[FFmpeg-devel] [PATCH 10/12] WMAPRO: use vector_clipf_interleave()

Tue Sep 29 22:52:29 CEST 2009

Sascha Sommer <saschasommer at freenet.de> writes:

> Hi,
>
> On Sonntag, 27. September 2009, Mans Rullgard wrote:
>> ---
>>  libavcodec/wmaprodec.c |   20 ++++++++------------
>>  1 files changed, 8 insertions(+), 12 deletions(-)
>>
>> diff --git a/libavcodec/wmaprodec.c b/libavcodec/wmaprodec.c
>> index a489047..ac559a4 100644
>> --- a/libavcodec/wmaprodec.c
>> +++ b/libavcodec/wmaprodec.c
>> @@ -221,6 +221,7 @@ typedef struct WMAProDecodeCtx {
>>      WMAProChannelGrp chgroup[WMAPRO_MAX_CHANNELS];  ///< channel group
>> information
>>
>>      WMAProChannelCtx channel[WMAPRO_MAX_CHANNELS];  ///< per channel data
>> +    const float      *channel_ptr[WMAPRO_MAX_CHANNELS];
>
> In other places the star follows directly after the data type.
> const float*     channel_ptr.

True.  I don't like that style as it is highly misleading, but I'll
change it to maintain consistency.

> Also a doxygen comment could be added.

Yes, it could...

>>  } WMAProDecodeCtx;
>>
>>
>> @@ -443,6 +444,9 @@ static av_cold int decode_init(AVCodecContext *avctx)
>>      for (i = 0; i < 33; i++)
>>          sin64[i] = sin(i*M_PI / 64.0);
>>
>> +    for (i = 0; i < WMAPRO_MAX_CHANNELS; i++)
>> +        s->channel_ptr[i] = s->channel[i].out;
>> +
>>      if (avctx->debug & FF_DEBUG_BITSTREAM)
>>          dump_context(s);
>>
>> @@ -1331,19 +1335,11 @@ static int decode_frame(WMAProDecodeCtx *s)
>>      }
>>
>>      /** interleave samples and write them to the output buffer */
>> -    for (i = 0; i < s->num_channels; i++) {
>> -        float* ptr;
>> -        int incr = s->num_channels;
>> -        float* iptr = s->channel[i].out;
>> -        int x;
>> -
>> -        ptr = s->samples + i;
>> -
>> -        for (x = 0; x < s->samples_per_frame; x++) {
>> -            *ptr = av_clipf(*iptr++, -1.0, 32767.0 / 32768.0);
>> -            ptr += incr;
>> -        }
>> +    s->dsp.vector_clipf_interleave(s->samples, s->channel_ptr,
>> +                                   -1.0, 32767.0 / 32768.0,
>> +                                   s->samples_per_frame, s->num_channels);
>>
>> +    for (i = 0; i < s->num_channels; i++) {
>>          /** reuse second half of the IMDCT output for the next frame */
>>          memcpy(&s->channel[i].out[0],
>>                 &s->channel[i].out[s->samples_per_frame],
>
> Ok.

Assuming the addition of this function to dsputil is ok, that is.
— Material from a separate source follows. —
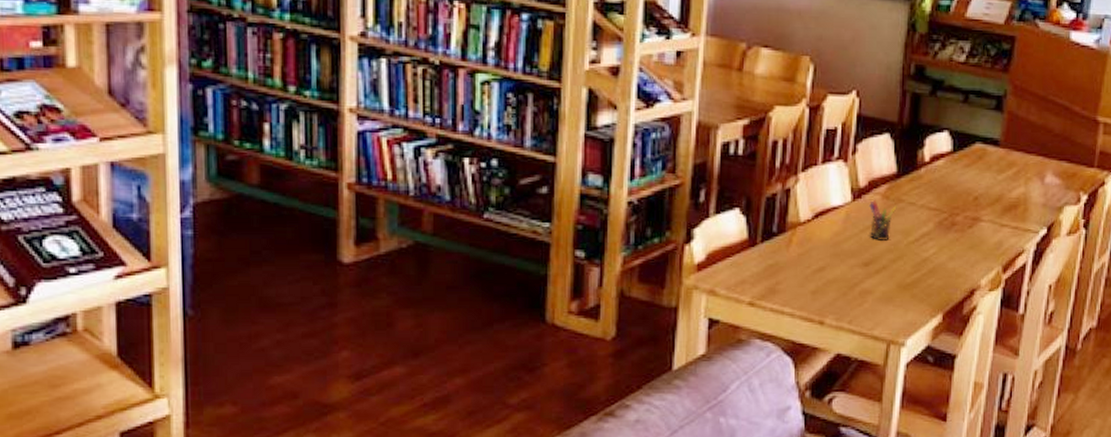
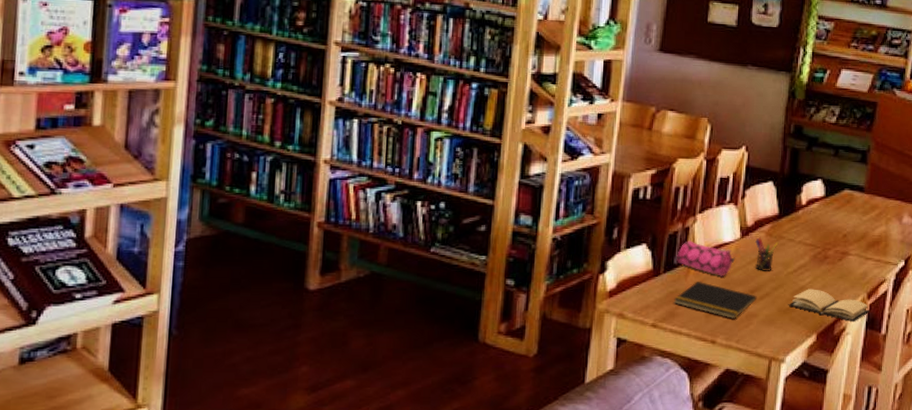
notepad: none [773,252,872,296] -> present [673,281,757,319]
pencil case: none [775,204,846,248] -> present [676,240,736,277]
book: none [909,261,1006,300] -> present [788,289,870,323]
> P.S: If you want a faster decoder you can try to output int16_t again.
> I don't know if such a patch would be acceptable for ffmpeg, however.

The trend seems to be to have floating-point output directly.  Speed
could be improved by optimising audioconvert.c, which is presently
totally devoid of any SIMD.  Decoding wmapro to int16 on Cortex-A8
spends, after my patches, 40% of the time there.

> Also the decoder currently always copies the frame data to a tmp buffer to 
> avoid problems with damaged streams that might cause overreads.
> This copy should only be needed when a frame crosses a packet boundary.

This should probably be done, although the benefit will be smaller
since it's a simple copy of compressed data.  The huge speedups I've
been getting with these patches are due to gcc being exceptionally bad
at floating-point maths.

-- 
M?ns Rullg?rd
mans at mansr.com